● Page text
━━━━━━━━━━

Marina Melanidis recently graduated from the University of British Columbia with a B.Sc. in natural resources conservation. Later this week, the 23-year-old Canadian will be attending COP24, the UN climate conference in Katowice, Poland, as part of a B.C. youth delegation. This week, Melanidis shares her hopes. Next week, she will report on her experience at COP24.

I must confess, attending one of the annual climate change conferences hosted by the UNFCCC (United Nations Framework Convention on Climate Change) has been a dream of mine for years. I've been engaged in climate action since I was young and first learned that the forests, mountains and oceans I grew up with and loved were at risk from global warming.

At COP24, world leaders are coming together to figure out how they will implement the Paris agreement and limit warming to 1.5 degrees. However, even if we can manage this, we will all still witness drastic shifts to the world around us. This is not an issue we can afford to let linger any longer.

The young people of B.C. know this. We have consulted with almost 300 youth in the lead-up to COP24, and almost half think about the consequences of climate change every day! Yet less than seven per cent of B.C. youth feel as though their voices are represented in the climate discussion in Canada. Youth may be the group that has contributed the least to the climate crisis, yet we are also the group that will face the brunt of its consequences.

Youth are powerful! We are hard-working, willing to embrace change and we care about our future. I will be addressing the lack of meaningful youth involvement in climate action, both internationally and right here at home, at COP24. Together with my fellow delegates, we will work to ensure that the voices of youth are no longer being ignored and we will push for the resources and opportunities that will empower youth across the country to act on climate.

The Big Picture: Sources of carbon emissions

There's a lot of talk about the need for us to cut carbon emissions. But what sectors are the biggest generators of these noxious gases? The graph below, which draws on 2014 data from the United Nations, provides an overview.


Hot and bothered: Provocative ideas from around the web

  • There has been much speculation about what agreements will come out of the UN climate conference going on in Poland. In the meantime, COP24 has witnessed passionate calls to arms from David Attenborough (naturalist and narrator of the Planet Earth TV series) and 15-year-old Swedish activist Greta Thunberg, who told one panel, "Since our leaders are behaving like children, we will have to take the responsibility they should have taken long ago."

━━━━━━━━━━

● Objectives
**a.** According to the COP24 article, how many youth did the B.C. delegation consult in the lead-up to the conference?
**b.** Write out the passage of the COP24 article from "Youth are powerful!" up to and including "provides an overview.", word for word.

━━━━━━━━━━

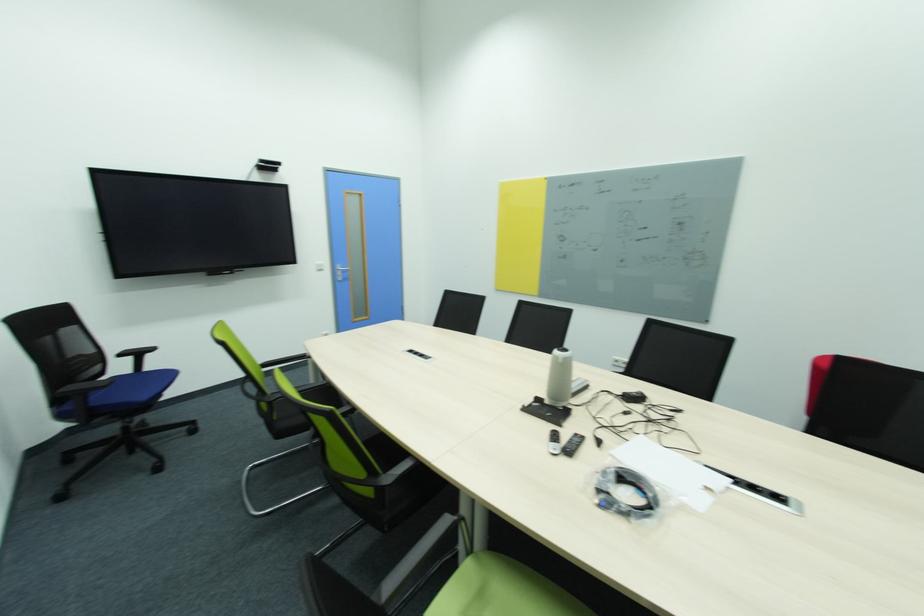
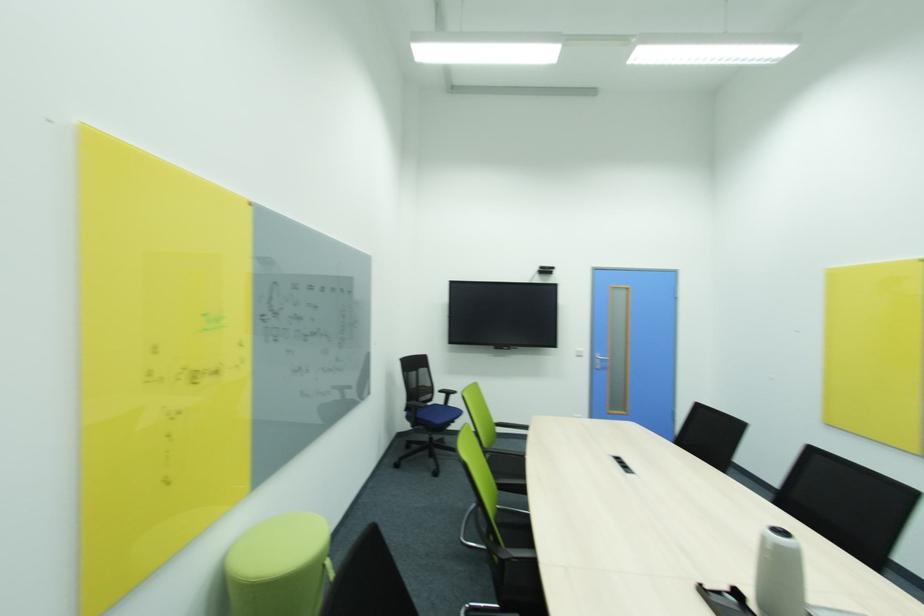
Find the pixel in the second image that matches [73,331] in the first image.

(428, 371)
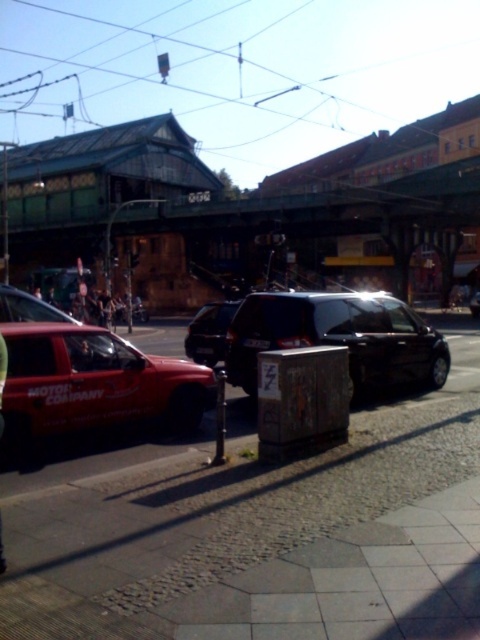
Is point (155, 378) less distant than point (407, 349)?

Yes, it is in front of point (407, 349).

Can you confirm if matte red suv at left is positioned below shiny black van at center?

Yes, matte red suv at left is below shiny black van at center.

The height and width of the screenshot is (640, 480). What do you see at coordinates (93, 381) in the screenshot? I see `matte red suv at left` at bounding box center [93, 381].

Locate an element on the screen. The image size is (480, 640). matte red suv at left is located at coordinates (93, 381).

Is matte red suv at left below brushed metal construction worker at left?

Yes, matte red suv at left is below brushed metal construction worker at left.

━━━━━━━━━━

● Solutions below
**a.** Almost 300.

**b.**
Youth are powerful! We are hard-working, willing to embrace change and we care about our future. I will be addressing the lack of meaningful youth involvement in climate action, both internationally and right here at home, at COP24. Together with my fellow delegates, we will work to ensure that the voices of youth are no longer being ignored and we will push for the resources and opportunities that will empower youth across the country to act on climate.

The Big Picture: Sources of carbon emissions

There's a lot of talk about the need for us to cut carbon emissions. But what sectors are the biggest generators of these noxious gases? The graph below, which draws on 2014 data from the United Nations, provides an overview.